Jonathan Read, Chief Executive Officer of Gresham, said, "The merger with Ault Disruptive marks a significant step for Gresham. It will allow us to expand the full potential of our investments in defense and healthcare technology. Listing on the NYSE American stock exchange should provide us with access to the necessary resources and visibility to enhance our engineering, production, and sourcing capabilities. Gresham has achieved over 20% revenue growth annually for the past three years and expects that growth to significantly accelerate with our global defense requirements and our new products for the healthcare industry. We are executing on our substantial $40+ million backlog of orders, while securing new orders from existing and prospective customers. Out support of the Israel defense requirements is vital to our global market position. Our expansion into providing NATO members defense products is also resulting in increased projects and products. We also believe that being on a national exchange will give us access to the resources to continue executing acquisitions of smaller defense contractors and accelerate our growth both organically and through M&A."

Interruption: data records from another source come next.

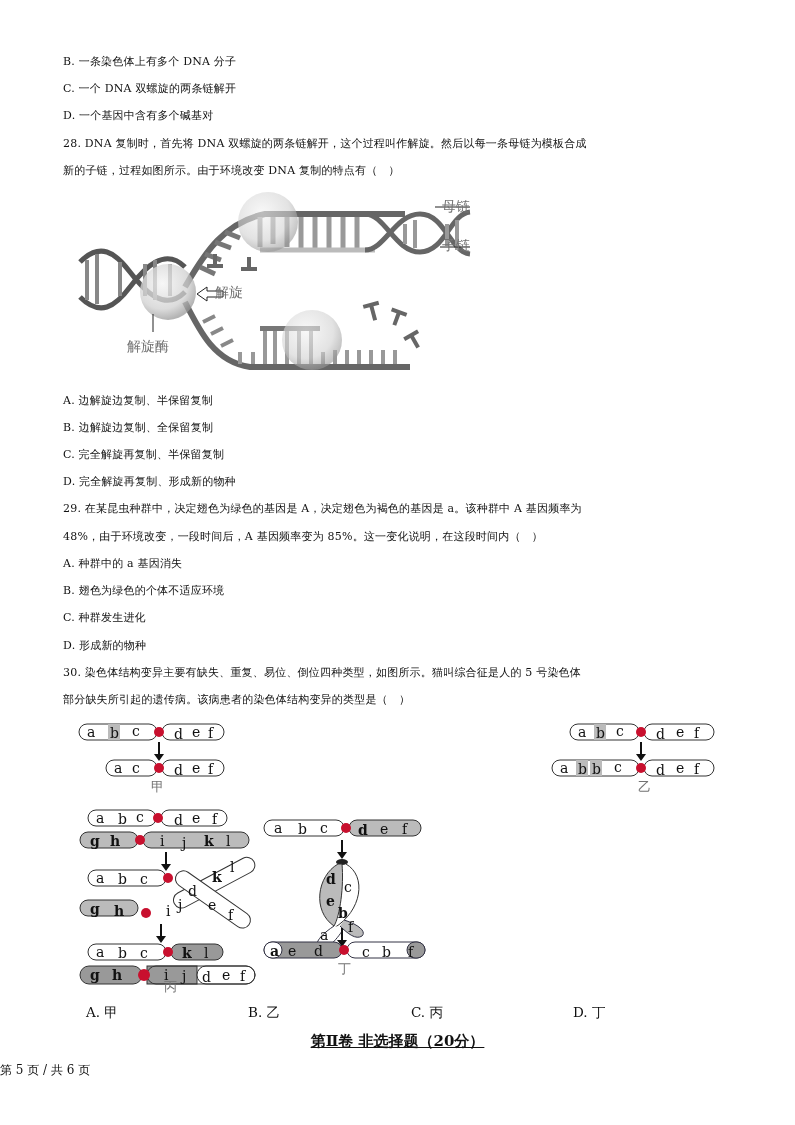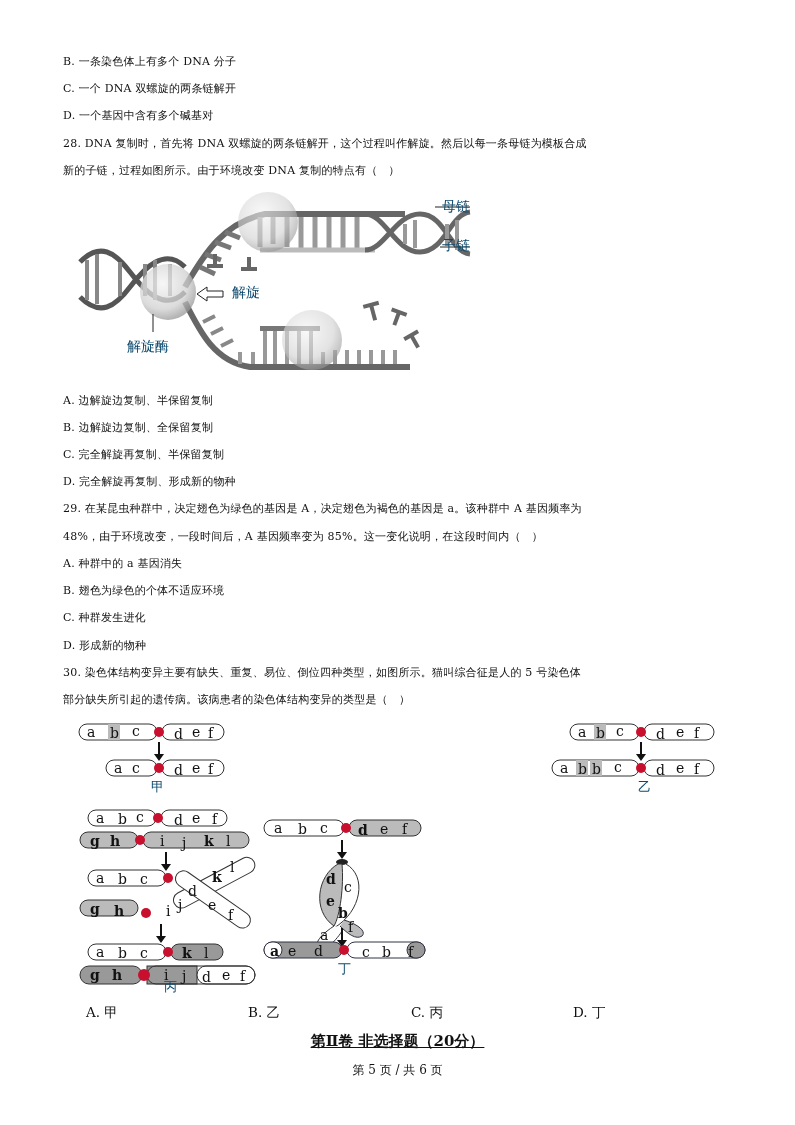--- a/index.html
+++ b/index.html
@@ -1,24 +1,24 @@
 <!DOCTYPE html>
 <html><head>
 <meta charset="utf-8">
 <style>
   html, body { margin:0; padding:0; background:#ffffff; }
   body { width:795px; height:1125px; position:relative; overflow:hidden;
          font-family:"DejaVu Serif","Liberation Serif",serif; color:#111; }
   .line { position:absolute; left:63px; font-size:11px; line-height:18px; white-space:nowrap; letter-spacing:0.2px; }
   .fig { position:absolute; }
-  .lbl { position:absolute; font-size:14px; font-family:Liberation Mono, monospace; color:#0c4a6e; }
+  .lbl { position:absolute; font-size:14px; font-family:Liberation Mono, monospace; color:#737373; }
   .opts-row { position:absolute; top:1004px; left:75px; width:640px; height:18px; font-size:13.5px; }
   .opts-row span { position:absolute;margin-left:11px; }
   .section-title { position:absolute; top:1032px; left:0; width:795px; text-align:center; font-weight:bold; font-size:15px;text-decoration:underline; }
-  .footer { position:absolute; top:1062px; left:0; width:795px; text-align:center; font-size:12px; }
+  .footer { position:absolute; top:1062px; left:0; width:795px; text-align:left; font-size:12px; }
   .chrom text { font-family:"DejaVu Serif",serif; font-size:14px; fill:#111; }
 </style>
 </head>
 <body>
 
 <div class="line" style="top:53px">B. 一条染色体上有多个 DNA 分子</div>
 <div class="line" style="top:80px">C. 一个 DNA 双螺旋的两条链解开</div>
 <div class="line" style="top:107px">D. 一个基因中含有多个碱基对</div>
 
 <div class="line" style="top:135px">28. DNA 复制时，首先将 DNA 双螺旋的两条链解开，这个过程叫作解旋。然后以每一条母链为模板合成</div>
@@ -127,21 +127,21 @@
 
     <circle cx="93" cy="100" r="28" fill="url(#bub)" opacity="0.75"></circle>
     <circle cx="193" cy="30" r="30" fill="url(#bub)" opacity="0.6"></circle>
     <circle cx="237" cy="148" r="30" fill="url(#bub)" opacity="0.6"></circle>
 
     <path d="M122 102 L132 95 L132 99 L148 99 L148 105 L132 105 L132 109 Z" fill="#fff" stroke="#222" stroke-width="1"></path>
     <line x1="78" y1="122" x2="78" y2="140" stroke="#222" stroke-width="1"></line>
   </svg>
   <span class="lbl" style="left:367px;top:6px">母链</span>
   <span class="lbl" style="left:367px;top:45px">子链</span>
-  <span class="lbl" style="left:157px;top:92px">解旋</span>
+  <span class="lbl" style="left:140px;top:92px">解旋</span>
   <span class="lbl" style="left:52px;top:146px">解旋酶</span>
 </div>
 
 <div class="line" style="top:392px">A. 边解旋边复制、半保留复制</div>
 <div class="line" style="top:419px">B. 边解旋边复制、全保留复制</div>
 <div class="line" style="top:446px">C. 完全解旋再复制、半保留复制</div>
 <div class="line" style="top:473px">D. 完全解旋再复制、形成新的物种</div>
 
 <div class="line" style="top:500px">29. 在某昆虫种群中，决定翅色为绿色的基因是 A，决定翅色为褐色的基因是 a。该种群中 A 基因频率为</div>
 <div class="line" style="top:528px">48%，由于环境改变，一段时间后，A 基因频率变为 85%。这一变化说明，在这段时间内（　）</div>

Willliam Horne, Chief Executive Officer of Ault Disruptive said, "We are excited to partner with Gresham, a leader in high-performance electronic solutions for mission-critical applications across various industries. The increasing global demand for defense-related technologies, driven by ongoing conflicts and tensions, underscores the value of Gresham's offerings. This merger will not only bolster Gresham's growth but also deliver significant value to our stockholders. We look forward to working closely with Jonathan and his team as Gresham continues its impressive growth journey."
Transaction Overview
Under the terms of the Merger Agreement, the Transaction is valued at an estimated pro forma enterprise value of approximately $83 million. At the closing, Gresham expects up to approximately $1 million of gross cash proceeds, assuming no redemptions by Ault Disruptive's public stockholders, and intends to use net proceeds to fund continuing growth and expansion of its business. Upon completion of the Transaction, and assuming the issuance of common stock upon the conversion of outstanding convertible notes, Gresham stockholders will retain 100% of their equity and own 66% of the combined company at closing, assuming no redemptions by Ault Disruptive's public stockholders.